Wanderers of the Arctic, polar bears are the largest terrestrial predators on Earth. Their Latin name is Ursus maritimus, which means "sea bear". This is a highly apt name for these wonderful animals, since they spend their entire life in, near or on water, swimming from ice floe to ice floe.
Although polar bears are accomplished swimmers, Arctic ice floes are their habitat instead of the sea. They hunt, mate and rear their cubs on dry land. The weight of an adult specimen can be between 350 and 680 kg, and their length can reach 2-3 meters.
Large predators - i.e. species at the pinnacle of the food chain - always play a very important role in the wildlife of a given region, the Arctic in the case at hand. Indeed, polar bears have become the symbol of their region.

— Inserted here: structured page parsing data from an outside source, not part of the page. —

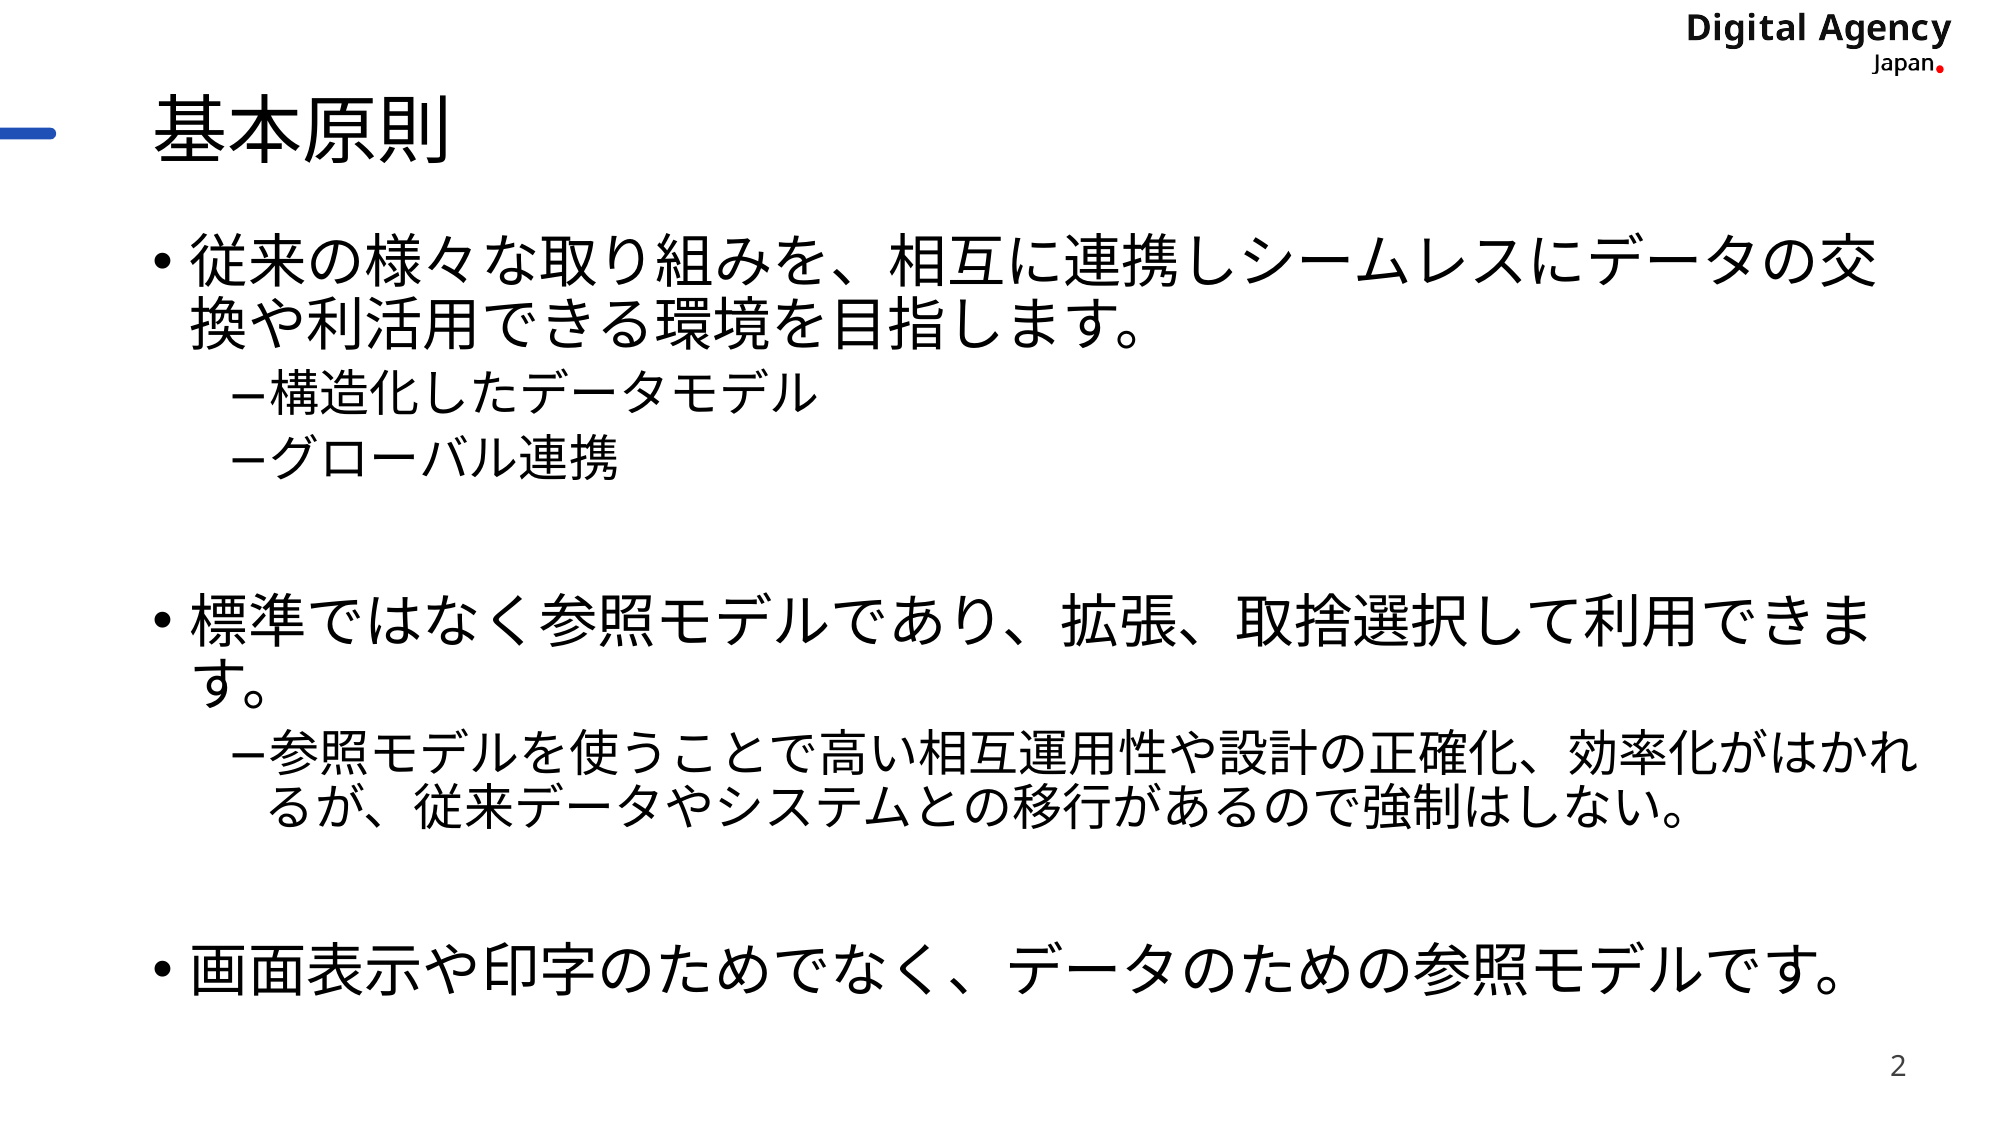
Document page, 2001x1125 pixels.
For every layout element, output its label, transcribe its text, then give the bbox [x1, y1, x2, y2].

title 基本原則 [137, 85, 1863, 183]
picture [1671, 0, 1969, 89]
list 従来の様々な取り組みを、相互に連携しシームレスにデータの交換や利活用できる環境を目指します。 構造化したデータモデル グローバル連携 標準ではなく参照モデルであり、拡張、取捨選択して利用できます。 参照モデルを使うことで高い相互運用性や設計の正確化、効率化がはかれるが、従来データやシステムとの移行があるので強制はしない。 画面表示や印字のためでなく、データのための参照モデルです。 [137, 224, 1937, 1015]
slide_number 2 [1471, 1036, 1922, 1097]
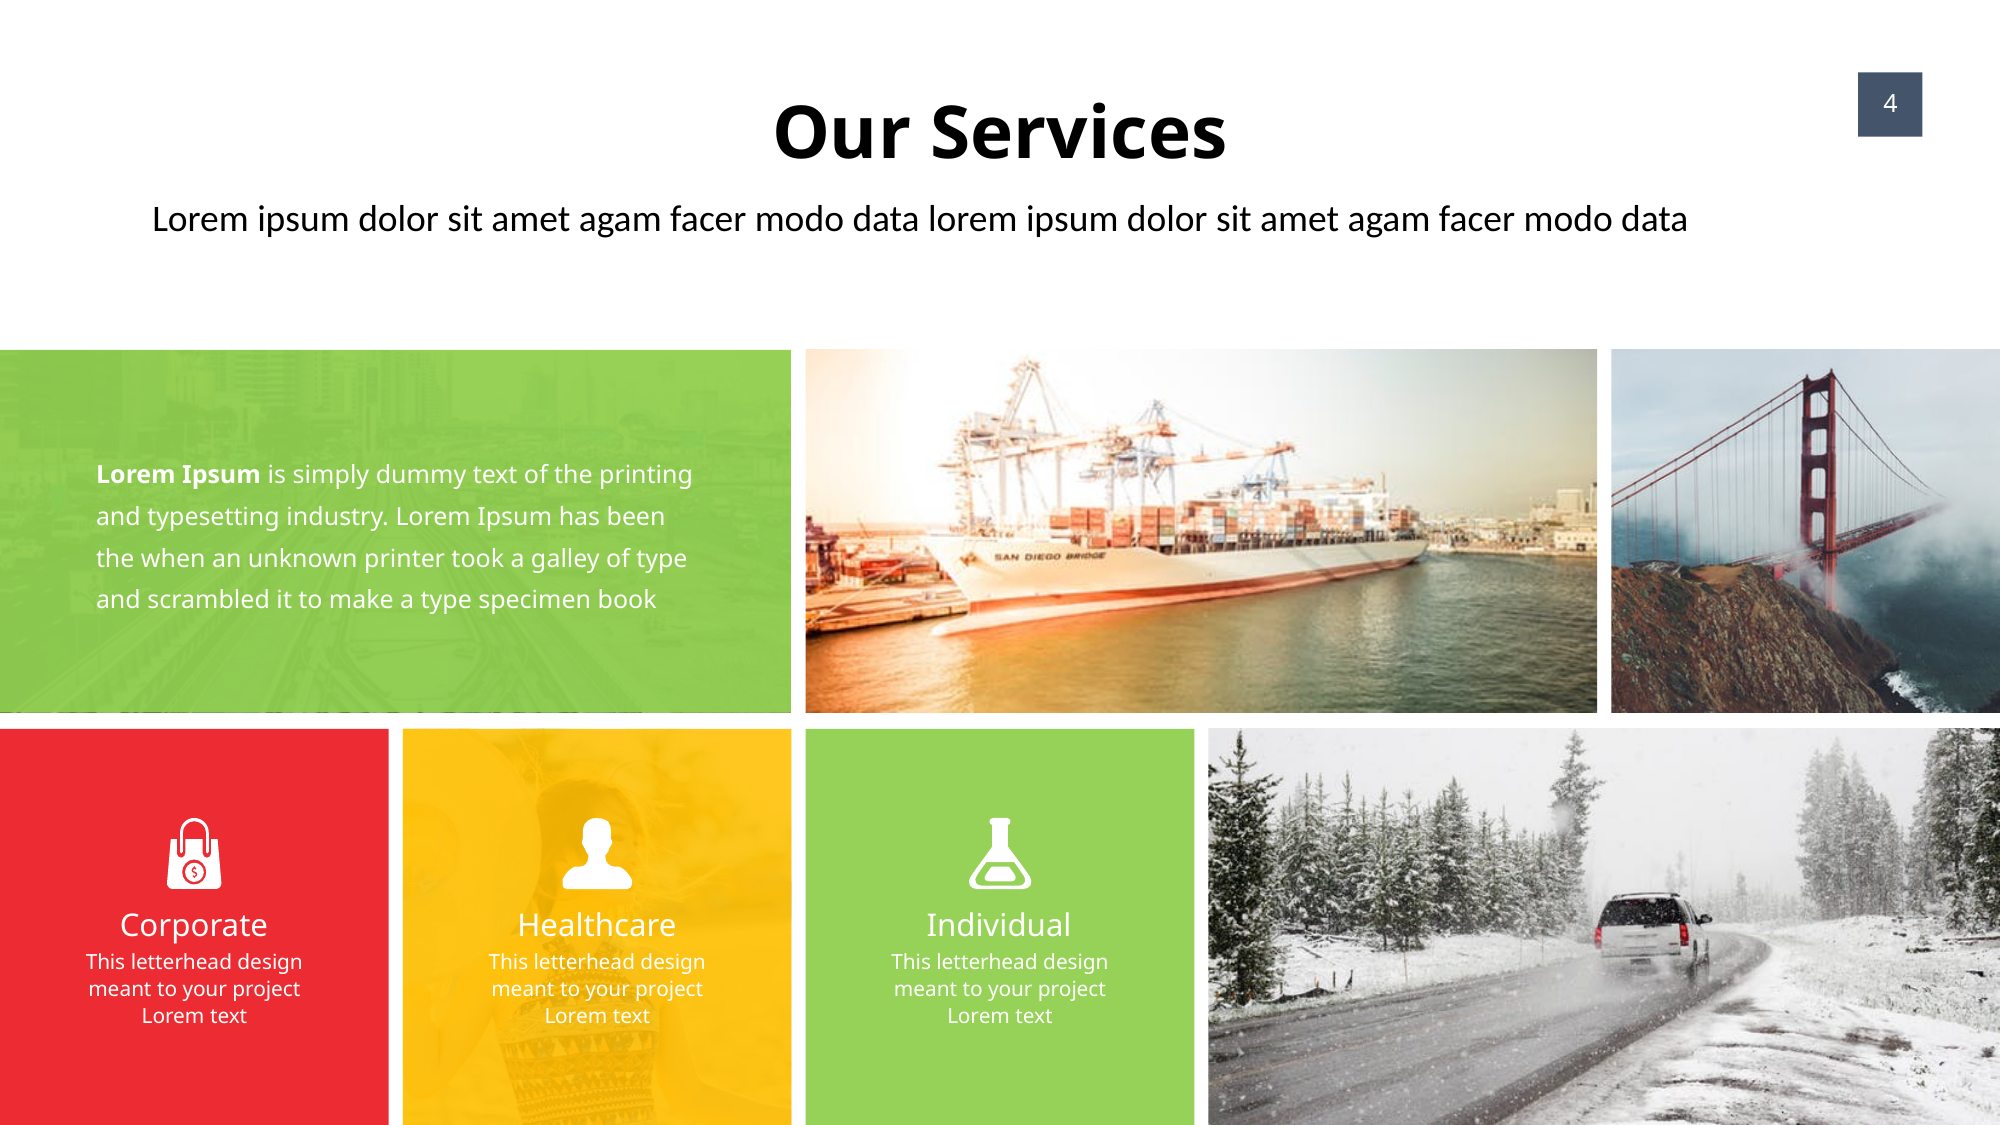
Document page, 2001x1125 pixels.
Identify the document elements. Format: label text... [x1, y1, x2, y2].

picture [1208, 728, 2000, 1125]
text_box [0, 728, 390, 1125]
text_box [466, 817, 729, 1036]
text_box [805, 728, 1195, 1125]
title Our Services [137, 78, 1863, 186]
picture [1611, 349, 2000, 713]
picture [805, 349, 1598, 713]
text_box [65, 817, 324, 1036]
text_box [871, 817, 1129, 1036]
picture [0, 349, 791, 713]
subtitle Lorem ipsum dolor sit amet agam facer modo data lorem ipsum dolor sit amet agam facer modo data [137, 186, 1863, 227]
slide_number 4 [1863, 78, 1927, 130]
picture [402, 728, 792, 1125]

They adapt to harsh conditions wonderfully, their habitat, however is under threat. Arctic ice is melting continuously due to global warming, so these wonderful animals might lose their habitat.
WWF is constantly working to save this endangered species, engaging in negotiations with governments, companies and entire industries in the interest of reducing greenhouse gas emissions. It has taken up the fight against poaching and illegal polar bear trade, and is attempting to prevent and provide protection against such direct threats, including oil spills. Engaging the help of the world's leading scientists, WWF continues to investigate how the effects of global warming will influence polar bears' survival.